Your task
Express the portion of the material that starts with the line containing "scientific name: Alternanthera sessilis" and continues to the end of the material as a JSON list of strings, one string per line, with blank lines omitted. Include only that portion, both ends included.

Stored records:
[Begin]

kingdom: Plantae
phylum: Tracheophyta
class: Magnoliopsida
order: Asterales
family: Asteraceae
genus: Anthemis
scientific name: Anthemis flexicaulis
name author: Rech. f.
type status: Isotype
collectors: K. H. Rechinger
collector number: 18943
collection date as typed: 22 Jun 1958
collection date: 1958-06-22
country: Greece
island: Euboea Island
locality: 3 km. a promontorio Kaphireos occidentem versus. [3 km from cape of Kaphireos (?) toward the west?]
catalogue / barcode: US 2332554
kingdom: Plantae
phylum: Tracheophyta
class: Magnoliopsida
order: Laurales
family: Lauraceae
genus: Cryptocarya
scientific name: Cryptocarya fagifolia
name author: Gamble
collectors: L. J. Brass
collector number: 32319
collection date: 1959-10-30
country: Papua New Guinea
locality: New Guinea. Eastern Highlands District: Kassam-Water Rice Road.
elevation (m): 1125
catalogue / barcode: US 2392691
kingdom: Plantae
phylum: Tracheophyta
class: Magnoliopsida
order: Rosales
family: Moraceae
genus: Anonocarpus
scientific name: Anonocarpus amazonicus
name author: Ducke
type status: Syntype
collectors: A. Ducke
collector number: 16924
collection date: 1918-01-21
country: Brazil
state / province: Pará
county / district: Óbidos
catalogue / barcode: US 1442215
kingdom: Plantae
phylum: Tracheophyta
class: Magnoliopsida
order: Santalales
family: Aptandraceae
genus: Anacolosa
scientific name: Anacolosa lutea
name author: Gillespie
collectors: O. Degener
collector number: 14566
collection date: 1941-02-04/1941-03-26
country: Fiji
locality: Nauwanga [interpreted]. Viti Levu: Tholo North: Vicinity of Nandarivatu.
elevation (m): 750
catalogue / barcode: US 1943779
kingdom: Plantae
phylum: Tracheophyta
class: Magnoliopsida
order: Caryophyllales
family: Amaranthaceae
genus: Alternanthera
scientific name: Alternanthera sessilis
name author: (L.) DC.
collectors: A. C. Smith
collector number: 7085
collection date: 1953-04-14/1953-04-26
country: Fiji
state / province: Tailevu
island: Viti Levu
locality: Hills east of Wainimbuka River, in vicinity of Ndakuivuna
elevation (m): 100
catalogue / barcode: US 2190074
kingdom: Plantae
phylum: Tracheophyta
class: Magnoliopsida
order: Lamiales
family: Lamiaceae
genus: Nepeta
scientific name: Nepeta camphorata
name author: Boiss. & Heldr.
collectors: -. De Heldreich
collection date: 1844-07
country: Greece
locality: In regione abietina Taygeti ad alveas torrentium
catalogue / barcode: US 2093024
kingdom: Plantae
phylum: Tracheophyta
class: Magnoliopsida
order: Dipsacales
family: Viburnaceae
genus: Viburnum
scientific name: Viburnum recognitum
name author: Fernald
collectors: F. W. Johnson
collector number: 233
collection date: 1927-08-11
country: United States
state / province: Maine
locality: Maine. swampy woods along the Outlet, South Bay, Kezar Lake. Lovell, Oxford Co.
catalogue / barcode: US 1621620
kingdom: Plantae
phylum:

[End]

Right answer
[
  "scientific name: Alternanthera sessilis",
  "name author: (L.) DC.",
  "collectors: A. C. Smith",
  "collector number: 7085",
  "collection date: 1953-04-14/1953-04-26",
  "country: Fiji",
  "state / province: Tailevu",
  "island: Viti Levu",
  "locality: Hills east of Wainimbuka River, in vicinity of Ndakuivuna",
  "elevation (m): 100",
  "catalogue / barcode: US 2190074",
  "kingdom: Plantae",
  "phylum: Tracheophyta",
  "class: Magnoliopsida",
  "order: Lamiales",
  "family: Lamiaceae",
  "genus: Nepeta",
  "scientific name: Nepeta camphorata",
  "name author: Boiss. & Heldr.",
  "collectors: -. De Heldreich",
  "collection date: 1844-07",
  "country: Greece",
  "locality: In regione abietina Taygeti ad alveas torrentium",
  "catalogue / barcode: US 2093024",
  "kingdom: Plantae",
  "phylum: Tracheophyta",
  "class: Magnoliopsida",
  "order: Dipsacales",
  "family: Viburnaceae",
  "genus: Viburnum",
  "scientific name: Viburnum recognitum",
  "name author: Fernald",
  "collectors: F. W. Johnson",
  "collector number: 233",
  "collection date: 1927-08-11",
  "country: United States",
  "state / province: Maine",
  "locality: Maine. swampy woods along the Outlet, South Bay, Kezar Lake. Lovell, Oxford Co.",
  "catalogue / barcode: US 1621620",
  "kingdom: Plantae",
  "phylum:"
]